I had to laugh at The Universe, and the way that things often fall into place, usually exceeding my expectation and working out just perfectly. My old home had been stressful; the owner was a misogynistic shyster, who not only extorted me for hundreds of dollars, but would threaten and disrespect me because I was an independent woman. I allowed it and cowered, because I was too afraid to make a change. I thought I had the best apartment in Samara! Even with the mold, noise, and harassment. I didn’t know what else was out there. I didn’t think it could be better, so I settled. I’ll take the ocean view for a little bit of abuse.
How often do we sit in situations that are not serving us; that do not support us in living the best possible life we could imagine; to uplifting the whole of our existence. I know it’s much easier said than done. Just move! Change your job! Leave the relationship! Believe me, I’ve endured them all. And they were tumultuous, disorienting, and life altering. None of them are easy.
Through all of these transitions, I spent many nights crying, worrying, obsessively listing pros and cons. Dreading that I would make the wrong decision. But in hindsight, it feels silly. How could I not believe in myself to create a better life? Why didn’t I believe that I deserved to feel fulfilled? Why would I settle and agree to a life of mediocrity?
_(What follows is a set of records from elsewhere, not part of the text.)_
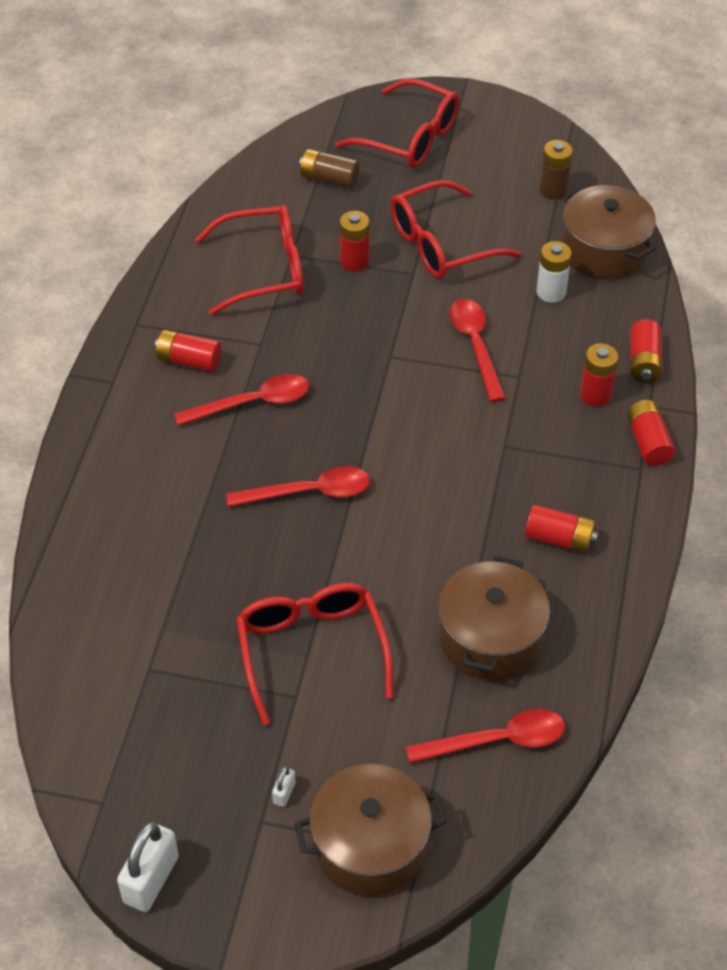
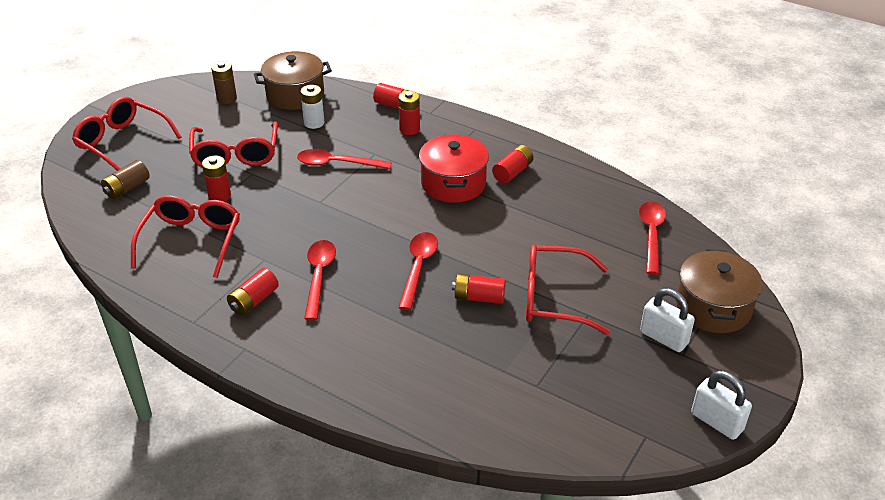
camera: 70 degrees left, 10 degrees down
(284, 793) = (663, 338): white padlock -> white padlock, size x2.16
(410, 138) = (122, 142): red glasses -> red glasses turned 105 degrees counterclockwise
(490, 638) = (575, 218): brown pot -> none
(498, 479) = (453, 183): none -> red pot
(648, 442) = (457, 121): red battery -> red battery (479, 297)

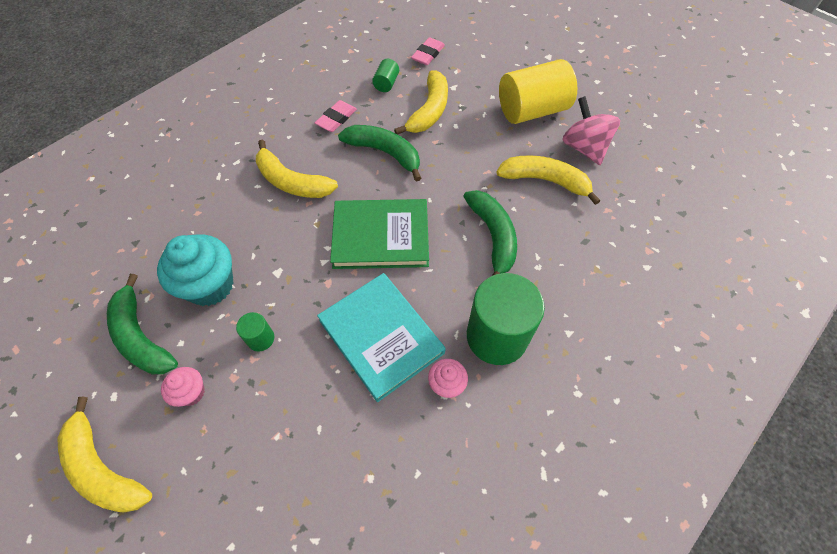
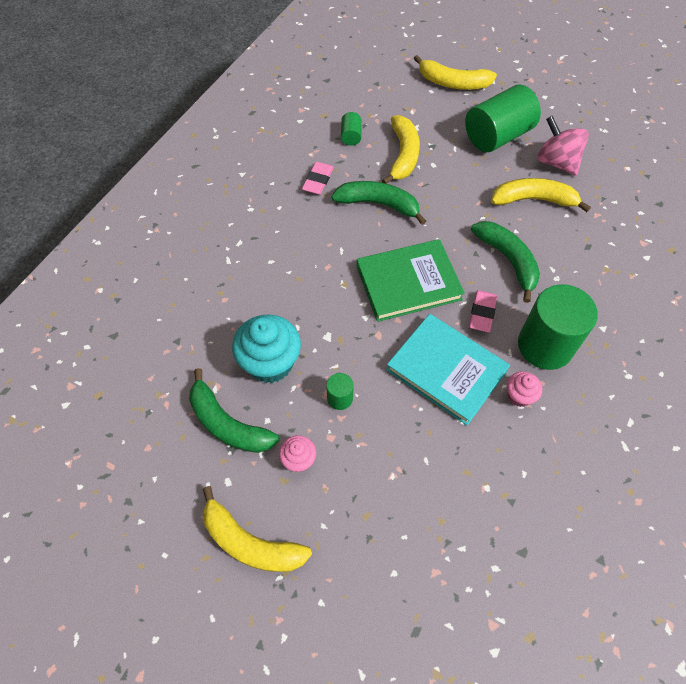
camera: 15 degrees left, 0 degrees up
(292, 182) = (302, 250): yellow banana -> yellow banana (452, 83)
(428, 54) = (378, 99): pink eraser -> pink eraser (482, 313)
(532, 110) = (497, 136): yellow cylinder -> green cylinder

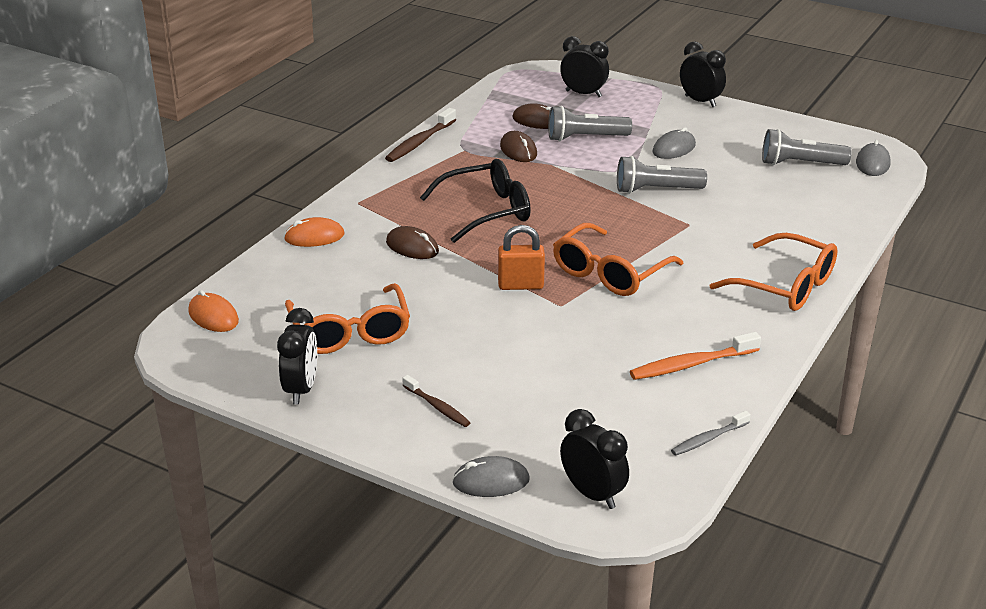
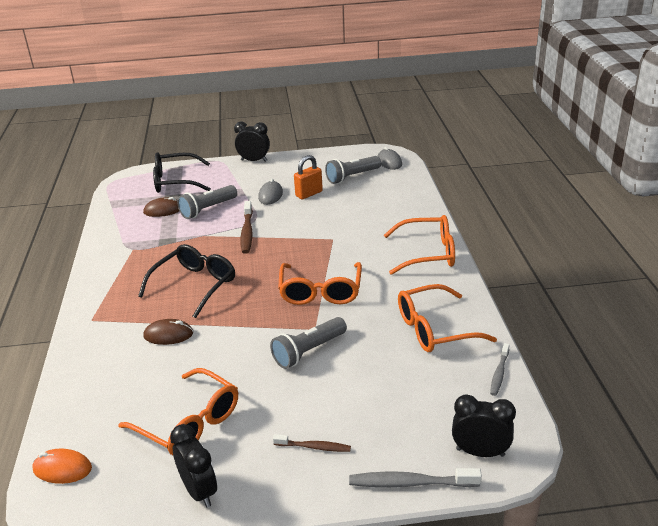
camera: 35 degrees left, 0 degrees up
(314, 237) = (84, 361): orange mouse -> none
(419, 142) = (94, 256): brown toothbrush -> brown toothbrush (247, 232)
(491, 481) = (410, 483): grey mouse -> grey toothbrush
(518, 150) = (172, 235): brown mouse -> none
(520, 285) = (273, 327): orange padlock -> orange padlock (309, 194)
(583, 94) = (175, 181): black clock -> black glasses
(656, 190) = (289, 225): grey flashlight -> grey flashlight (308, 351)
(691, 364) = (434, 329): orange toothbrush -> orange glasses

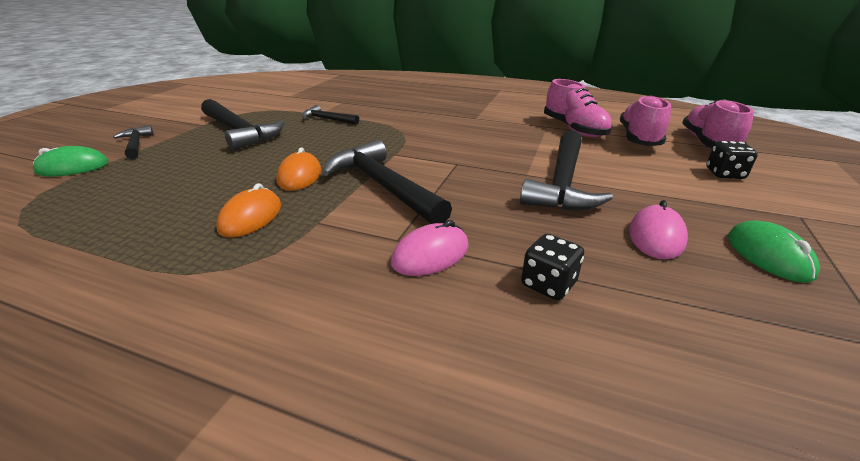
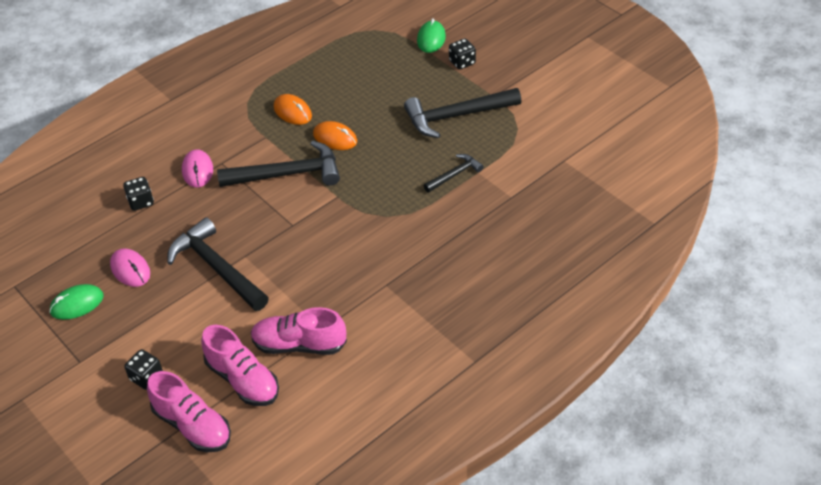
camera: 120 degrees right, 15 degrees up
(136, 144) = (462, 62): black hammer -> black dice
(768, 255) = (77, 304): green mouse -> green mouse turned 45 degrees counterclockwise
I’m not saying that all of life should be rainbows and butterflies, and if it doesn’t feel good then ditch it. I actually believe that we should fight for the things that are most important to us, and for me that is my family, my home, my health, and my inner peace. So why didn’t I make the decision sooner, whether to move abroad, leave teaching, or quit drinking? What was it that anchored me in the familiar and known? Especially when the situation was draining, harmful, and unfulfilling? What does it take to value ourselves and believe we are worth it?
Change is hard. It’s terrifying. And yet, when we take the leap out of our comfort zone, we often see it was worth every hardship. Life is a journey of choices. Often, ones we don’t even realize we’re making. To stay or to leave. To accept or believe in a different way of being. To drink or stay sober, to take a walk versus staying on the couch. I know that these decisions are not easily made, but when we set an intention to create shifts in our world towards a better, more aligned way of living, we are often guided and supported in ways we never could have imagined.
I’m so damn grateful for the changes I’ve made. Even the ones that were forced upon me, as well as the ones I accepted courageously. I’m grateful for the painful 28 days that started this roller coaster ride of recovery. No matter the depth or heartache, the shifts made me realize my strength; my ability to navigate and create change. We all can.
I hope you find the courage to stay on the path, to know that you are worth it and can persevere through the discomfort. You can face what is undeserving of your grace in order to feel fulfilled and alive, today!
In love and gratitude, always.
As always perfection. I know allll the feelings. You nailed it with your words. Love you!
Wow, Courtney, I read this out loud to my husband and we both reacted with "Wow". Tristam said, it sounds like a beginning of a book.
Thank you for agaring your words and your heart.